I’ve long suspected that they were mostly trying to convince themselves.

Are all of these wild-eyed parenthood evangelists constantly burying their regrets?

Or is it genuinely true that enabling a new life to emerge, phoenix-like, from the ashes of your own is the most rewarding thing you can do?

So how will life post-baby look?

In my last summer of idle freedom, I kept wondering how everything I did was going to work post-baby.

I spent three blissful days at the Sydney cricket test, but next year I’ll either be watching proceedings on the couch, or if I negotiate hard, dashing out for one brief session before returning home to take my turn with the nappy-changing.

Nights out with my mates will have to be put on hold for a couple of years. On the plus side, most of my buddies already have kids so they’ll understand.

Now, they savour every sweet minute of free time they have.
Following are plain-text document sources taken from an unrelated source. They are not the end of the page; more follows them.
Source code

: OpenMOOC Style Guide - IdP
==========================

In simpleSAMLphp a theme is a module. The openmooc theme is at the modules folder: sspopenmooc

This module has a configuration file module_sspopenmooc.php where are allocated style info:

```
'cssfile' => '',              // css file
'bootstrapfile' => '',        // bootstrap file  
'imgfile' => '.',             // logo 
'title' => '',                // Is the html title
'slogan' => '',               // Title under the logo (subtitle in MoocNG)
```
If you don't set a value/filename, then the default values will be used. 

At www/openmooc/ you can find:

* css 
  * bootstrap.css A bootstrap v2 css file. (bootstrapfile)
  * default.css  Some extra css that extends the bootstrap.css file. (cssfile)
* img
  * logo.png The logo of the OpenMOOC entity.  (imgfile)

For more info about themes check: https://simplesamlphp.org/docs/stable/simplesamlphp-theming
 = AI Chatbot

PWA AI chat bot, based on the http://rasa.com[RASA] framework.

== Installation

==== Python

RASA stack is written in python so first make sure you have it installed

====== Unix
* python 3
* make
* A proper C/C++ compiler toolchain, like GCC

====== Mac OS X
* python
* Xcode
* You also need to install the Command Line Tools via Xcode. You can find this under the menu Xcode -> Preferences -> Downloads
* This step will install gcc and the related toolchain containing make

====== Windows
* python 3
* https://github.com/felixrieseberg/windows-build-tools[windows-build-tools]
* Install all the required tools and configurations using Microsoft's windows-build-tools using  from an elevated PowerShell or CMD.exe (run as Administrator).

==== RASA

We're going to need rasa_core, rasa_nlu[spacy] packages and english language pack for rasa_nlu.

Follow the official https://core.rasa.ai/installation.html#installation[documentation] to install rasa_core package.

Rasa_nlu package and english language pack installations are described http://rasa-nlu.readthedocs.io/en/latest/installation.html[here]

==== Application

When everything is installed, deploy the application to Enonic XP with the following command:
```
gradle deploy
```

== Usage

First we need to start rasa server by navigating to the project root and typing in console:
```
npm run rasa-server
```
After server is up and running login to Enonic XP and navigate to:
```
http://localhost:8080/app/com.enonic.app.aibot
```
When I can start going out again in a few years’ time I’ll be just like them.

But, I admit, there will be upsides

Despite my rakish cynicism, even I can see that there will be upsides.

There will be more visits to the beach, the neighbourhood pool, and to the park to kick a ball around or play a bit of cricket.
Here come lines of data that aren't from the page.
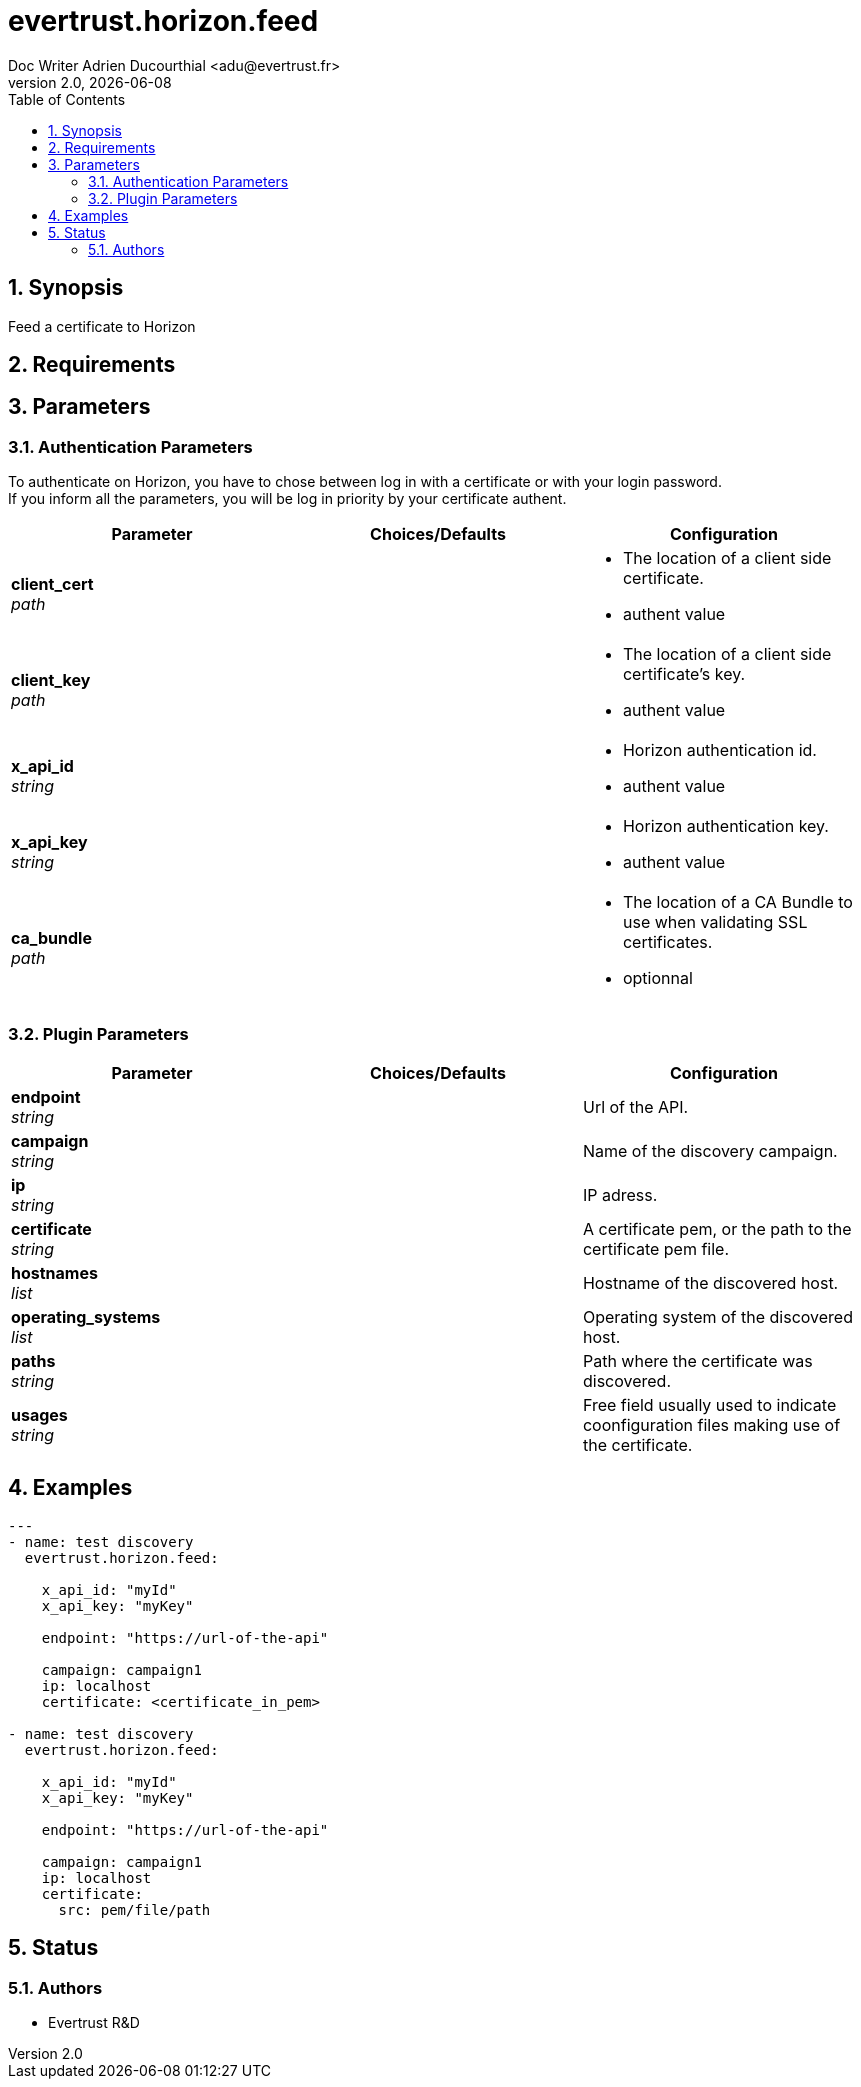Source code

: = evertrust.horizon.feed
Doc Writer Adrien Ducourthial <adu@evertrust.fr>
v2.0, {docdate}
:version: 2.0
:imagesdir: ./images
:title-page:
:numbered:
:toc:

== Synopsis
Feed a certificate to Horizon

== Requirements

== Parameters
=== Authentication Parameters

To authenticate on Horizon, you have to chose between log in with a certificate or with your login password. +
If you inform all the parameters, you will be log in priority by your certificate authent.

|===
| Parameter | Choices/Defaults | Configuration

| *client_cert* +
_path_
|
a| * The location of a client side certificate.
* authent value

| *client_key* +
_path_
|
a| * The location of a client side certificate's key.
* authent value

| *x_api_id* +
_string_
| 
a| * Horizon authentication id.
* authent value

| *x_api_key* +
_string_
|
a| * Horizon authentication key.
* authent value

| *ca_bundle* +
_path_
|
a| * The location of a CA Bundle to use when validating SSL certificates.
* optionnal
|===

=== Plugin Parameters

|===
| Parameter | Choices/Defaults | Configuration

| *endpoint* +
_string_
|
| Url of the API.

| *campaign* +
_string_
|
| Name of the discovery campaign.

| *ip* +
_string_
|
| IP adress.

| *certificate* +
_string_
|
| A certificate pem, or the path to the certificate pem file.

| *hostnames* +
_list_
|
| Hostname of the discovered host.

| *operating_systems* +
_list_
|
| Operating system of the discovered host.

| *paths* +
_string_
|
| Path where the certificate was discovered.

| *usages* +
_string_
|
| Free field usually used to indicate coonfiguration files making use of the certificate.

|===

== Examples
``` yaml
---
- name: test discovery
  evertrust.horizon.feed:

    x_api_id: "myId"
    x_api_key: "myKey"

    endpoint: "https://url-of-the-api"

    campaign: campaign1
    ip: localhost
    certificate: <certificate_in_pem>

- name: test discovery
  evertrust.horizon.feed:

    x_api_id: "myId"
    x_api_key: "myKey"

    endpoint: "https://url-of-the-api"

    campaign: campaign1
    ip: localhost
    certificate: 
      src: pem/file/path
```

== Status
=== Authors
- Evertrust R&D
I even went to a LEGO show with my niece and nephew recently and spent a couple of solid hours building things out of plastic bricks. I was probably more into it than the kids.

If I’m honest, I’m mostly looking forward to the kid.

I’m in my early forties, so it’s not like I’m sacrificing a life of non-stop partying. I’ll be glad of having an extra person to hang out with on a Saturday night besides my wife.

Besides, we have a dog, so I’m no stranger to mopping up various pools of disgustingness. Really, how much worse can it be?

Give me your worst, I say!

Yes, I’m apprehensive about the sleepless nights that will come as a package deal with our little girl. Sleep deprivation is recognised as a form of torture, after all.

But I’ll think she’s utterly adorable anyway, won’t I? That’s what happens courtesy of the dormant programming that slumbers in our genes until we reproduce.

This is also probably why every parent thinks their child is the greatest in a manner which is entirely invisible to others.

I know it’s ridiculous, but then again, I think I’m ready to meet the greatest child ever.

I just hope she arrives on time, and not early.

Give me these few remaining weeks, little girl, before I give you the next 20 years. Okay?